Agriculture, orchards, wine
Introduction
Text-to-speech Audio
The orchards you see along our route are some of the most productive in the entire US. Three important ingredients come together in this area to make that happen. The first ingredient is good soil. The second ingredient is lots of sun. Both of those ingredients have been here since the first settlers arrived. What was missing was the third key ingredient – water. Irrigation is critical to the orchards and the Wenatchee River flowing through this area is the source for that water for irrigation.
Images
Backstory and Context
Text-to-speech Audio
Washington is known for its apples, pears, cranberries, and wine grapes, with wine production booming since the late 1980s. Dairy and poultry are significant in the northern Puget Sound Lowland. Cattle and sheep graze in the eastern forests and grasslands. Forests cover most of the state's land, supporting timber industries, wildlife, and recreation. Commercial fisheries, focusing on salmon, halibut, cod, and herring, are vital, supplemented by aquaculture. Washington’s key natural resource is water, harnessed through dams on the Columbia River for irrigation, power, flood control, and more. These dams contribute one-third of US hydroelectricity.

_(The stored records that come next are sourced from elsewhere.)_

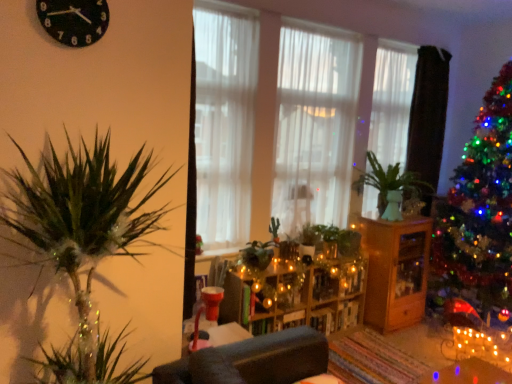
Question: Is wooden cabinet at center looking in the opposite direction of transparent glass vase at center-right?

Choices:
 (A) yes
 (B) no

Answer: (B)

Question: Would you say wooden cabinet at center contains transparent glass vase at center-right?

Choices:
 (A) no
 (B) yes

Answer: (A)

Question: Is wooden cabinet at center smaller than transparent glass vase at center-right?

Choices:
 (A) no
 (B) yes

Answer: (A)

Question: Is wooden cabinet at center touching transparent glass vase at center-right?

Choices:
 (A) no
 (B) yes

Answer: (A)

Question: From the image's perspective, is wooden cabinet at center under transparent glass vase at center-right?

Choices:
 (A) yes
 (B) no

Answer: (A)

Question: From a real-world perspective, relative to transparent glass vase at center-right, is white sheer curtain at center, acting as the first curtain starting from the left, vertically above or below?

Choices:
 (A) above
 (B) below

Answer: (A)

Question: Considering their positions, is white sheer curtain at center, acting as the first curtain starting from the left, located in front of or behind transparent glass vase at center-right?

Choices:
 (A) behind
 (B) front

Answer: (B)

Question: Is white sheer curtain at center, which ranks as the third curtain in right-to-left order, spatially inside transparent glass vase at center-right, or outside of it?

Choices:
 (A) inside
 (B) outside

Answer: (B)

Question: From the image's perspective, is white sheer curtain at center, acting as the first curtain starting from the left, above or below transparent glass vase at center-right?

Choices:
 (A) above
 (B) below

Answer: (A)

Question: From a real-world perspective, is white sheer curtain at center, which is the third curtain from left to right, positioned above or below wooden cabinet at center?

Choices:
 (A) above
 (B) below

Answer: (A)

Question: Is white sheer curtain at center, the first curtain viewed from the right, bigger or smaller than wooden cabinet at center?

Choices:
 (A) big
 (B) small

Answer: (B)

Question: Is point (399, 147) closer or farther from the camera than point (384, 317)?

Choices:
 (A) farther
 (B) closer

Answer: (A)

Question: From their relative heights in the image, would you say white sheer curtain at center, which is the third curtain from left to right, is taller or shorter than wooden cabinet at center?

Choices:
 (A) short
 (B) tall

Answer: (B)

Question: Considering the positions of black plastic clock at upper left and wooden shelves at center in the image, is black plastic clock at upper left taller or shorter than wooden shelves at center?

Choices:
 (A) tall
 (B) short

Answer: (B)

Question: In terms of width, does black plastic clock at upper left look wider or thinner when compared to wooden shelves at center?

Choices:
 (A) thin
 (B) wide

Answer: (A)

The orchards between Leavenworth and Wenatchee are almost exclusively planted to pear production, with a small population of cherries. Washington State is the number one producer of pears, sweet cherries, Concord grapes and blueberries in the United States. It ranks second in apricots, nectarines, plums and potatoes.
Washington produces more than 60 percent of the nation’s apple crop. The growing and harvesting employs tens of thousand seasonal workers and contributes more than 2 billion dollars to the state’s economy.
We are also entering Washington’s principal wine producing region. The dry, sunny climate east of the Cascades is well suited to growing choice wine grapes. The State’s more than 1,000 wineries produce more than 17 million cases of wine each year, second only to California.
Interestingly, Washington's agricultural abundance can be attributed in part to the "accidental" irrigation caused by the Great Missoula Floods at the end of the last ice age. These floods left behind a fertile landscape that is ideal for farming and orchards.